Di bawah permukaan Pelita Raya, tempat SubRosa dulu dilatih, Elara berdiri sendiri di hadapan proyeksi hologram Odo. Sosok itu berkedip—terdistorsi. Namun tatapan matanya terekam utuh: percaya. Bukan pada dirinya, tapi pada teman-temannya.

"Kalau aku gagal..." rekaman suara Odo berbicara, "...setidaknya kalian tahu, aku pernah melawan."

Elara mematikan proyeksinya.
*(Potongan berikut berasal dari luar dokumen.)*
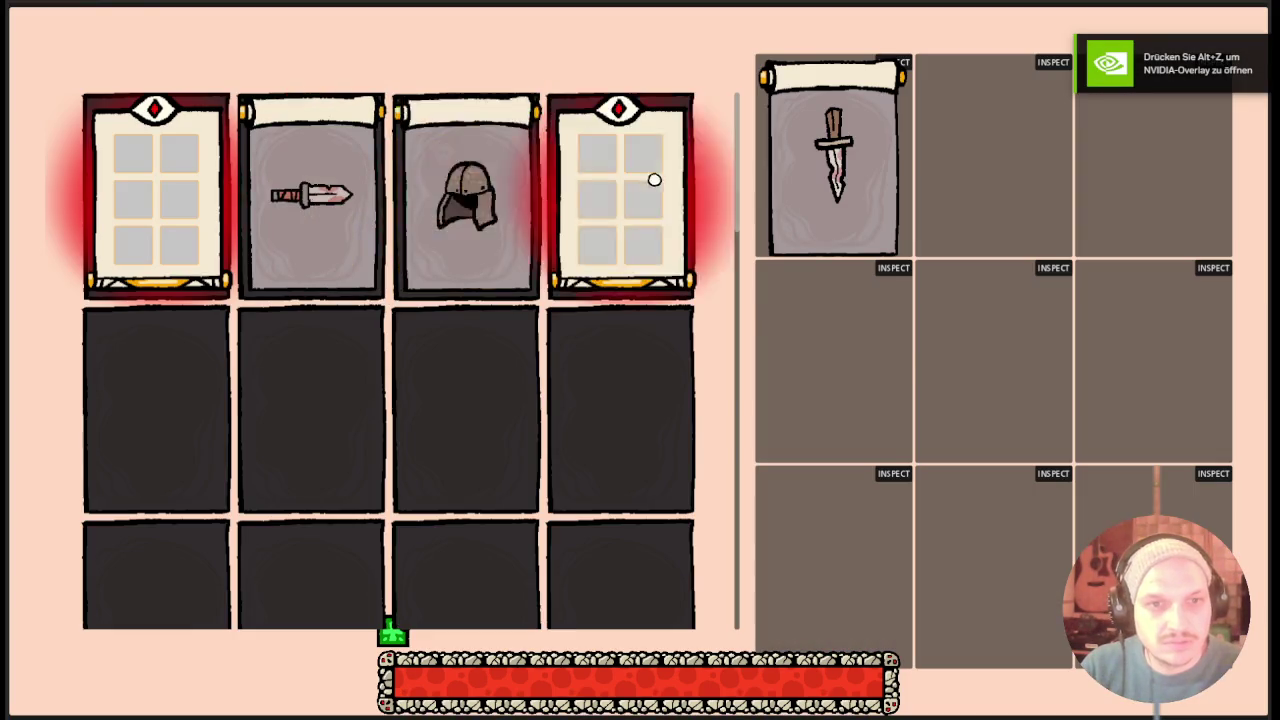
Walk toward enemies, drag the poison perk card into the right-hand storage grid, and resume attacking.
{"action": "key", "text": "Tab"}
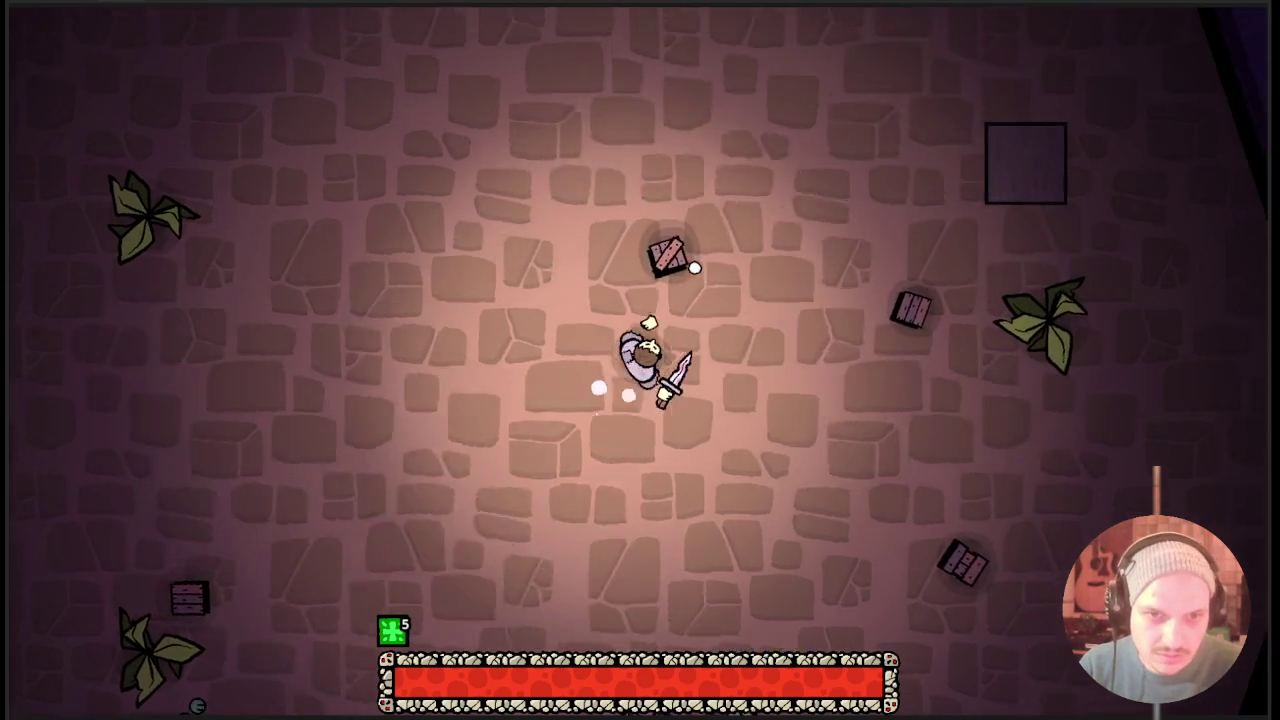
{"action": "key", "text": "s"}
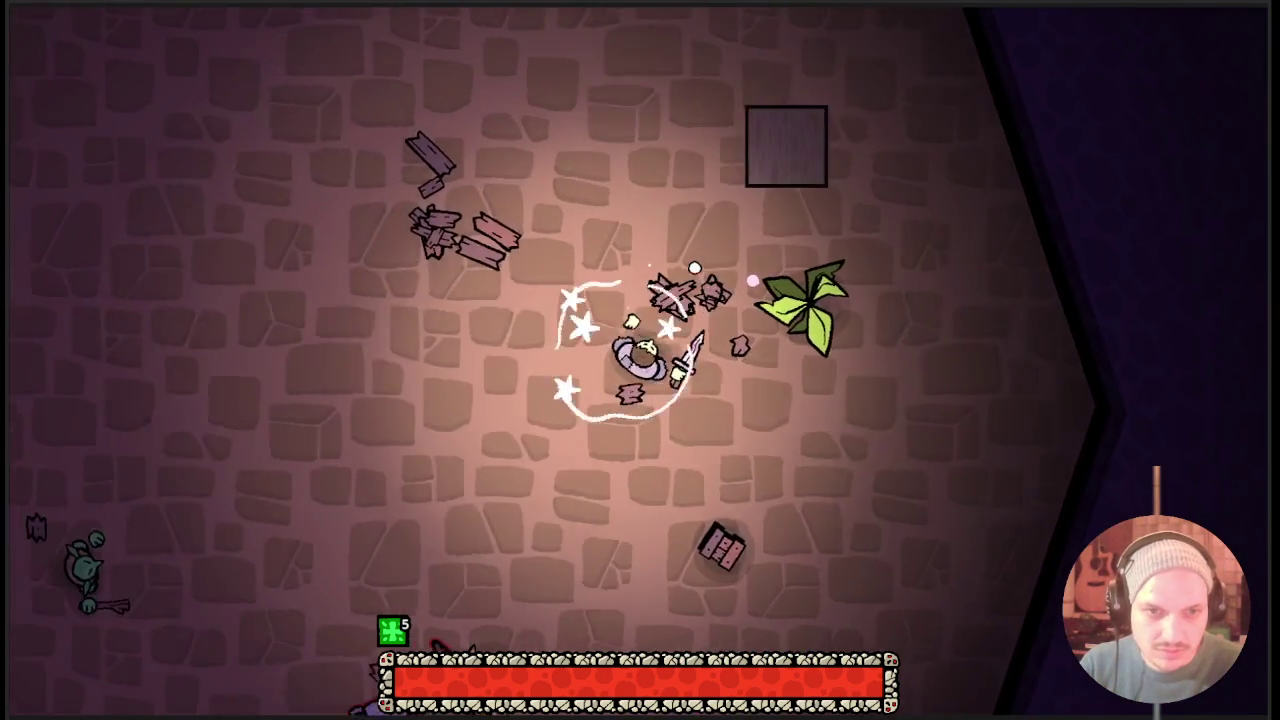
{"action": "key", "text": "d"}
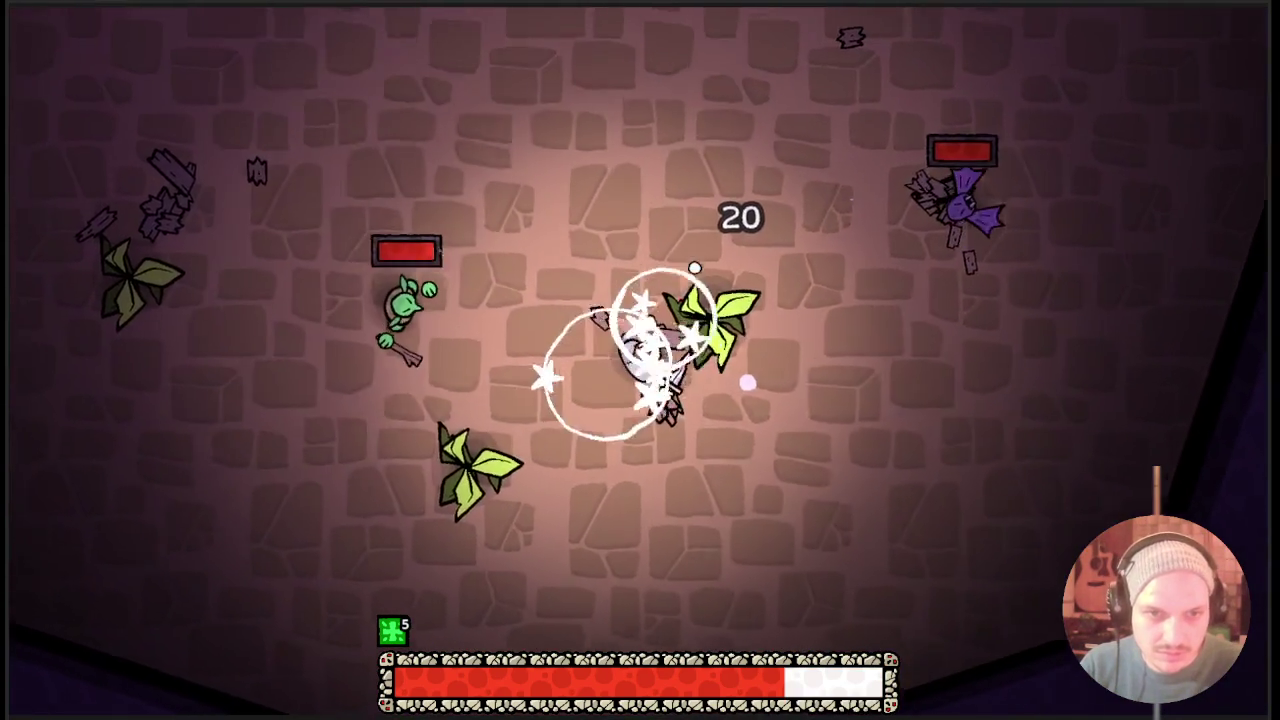
{"action": "key", "text": "i"}
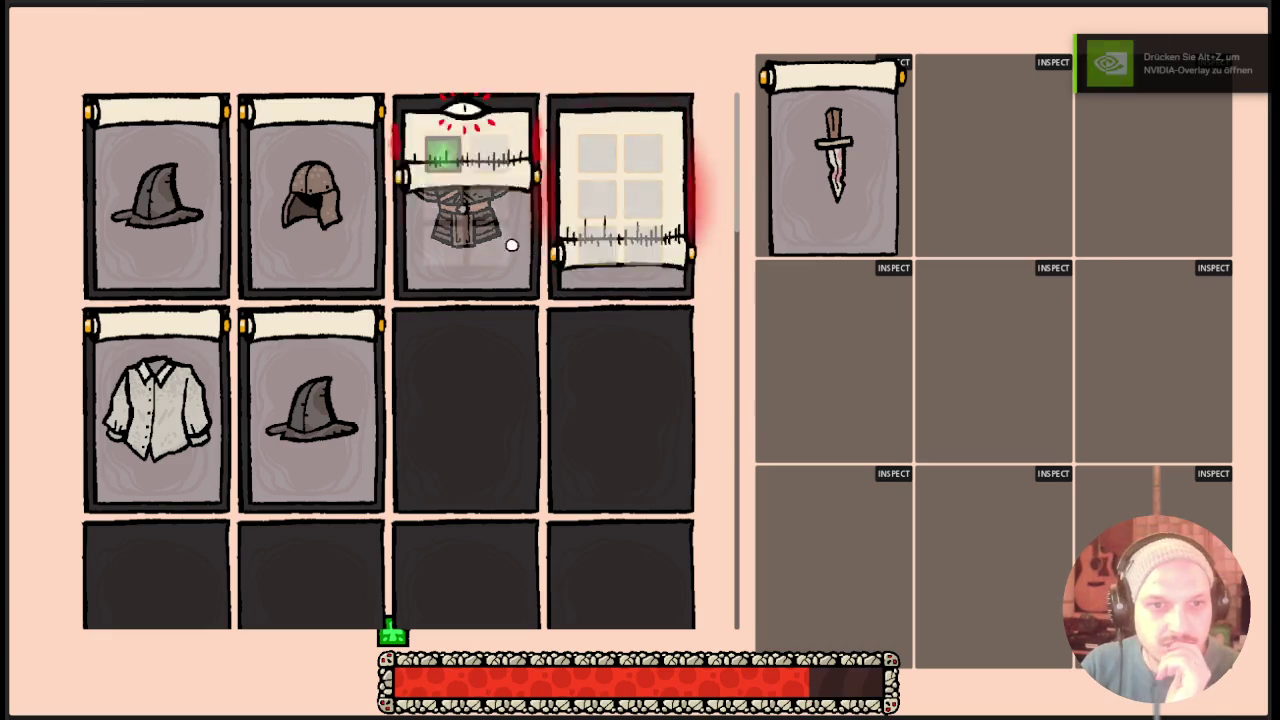
{"action": "mouse_move", "coordinate": [243, 204]}
{"action": "left_mouse_down"}
{"action": "mouse_move", "coordinate": [166, 409]}
{"action": "mouse_move", "coordinate": [300, 439]}
{"action": "left_mouse_up"}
Ia menatap gelap di sekitarnya.

"Dan kami akan terus melawan..."

Di tempat lain, Bhima, Solara, Rere, Amara, dan Armand berkumpul kembali di ruang strategi bawah tanah. SubRosa v2 dikabarkan telah dibubarkan, tapi mereka tahu: perang belum selesai.

"Aku nemu ini," ucap Amara, menaruh sebuah pecahan kristal kecil di meja.

"Ini bagian dari... entitas yang menguasai Odo," jelas Solara, memeriksa retakan energi di permukaannya. "Tapi dia gak sepenuhnya hilang."

Bhima menoleh cepat. "Maksudmu...?"

"Ada sesuatu yang tertinggal. Mungkin bukan dia, tapi sisa jiwanya."

Amara melanjutkan, "Atau mungkin... seseorang pengen kita mikir begitu."

Sementara itu, dari balik kamera yang tersembunyi di ventilasi ruangan, mata mengintai mereka. Seseorang sedang mencatat. Mengamati.

Dan di markas Dirgantara, Raka menerima pesan terenkripsi dari Pak Mattius.

“Pertemuan di titik merah. Mereka mulai bergerak.”

Raka menghela napas. "Jadi ini belum selesai..."

Kalista yang duduk di sampingnya langsung berdiri. “Berarti kita harus kembali ke Pelita Raya?”

Raka menatap jendela. “Bukan ke Pelita Raya. Ke tempat semuanya dimulai.”

Di ruang gelap, salah satu manusia bertopeng menyalakan layar lagi. Di dalamnya, blueprint proyek Pantulan Jiwa terpampang dengan gambar wajah... Odo.

Namun kali ini, senyum di wajah itu tak menyisakan harapan.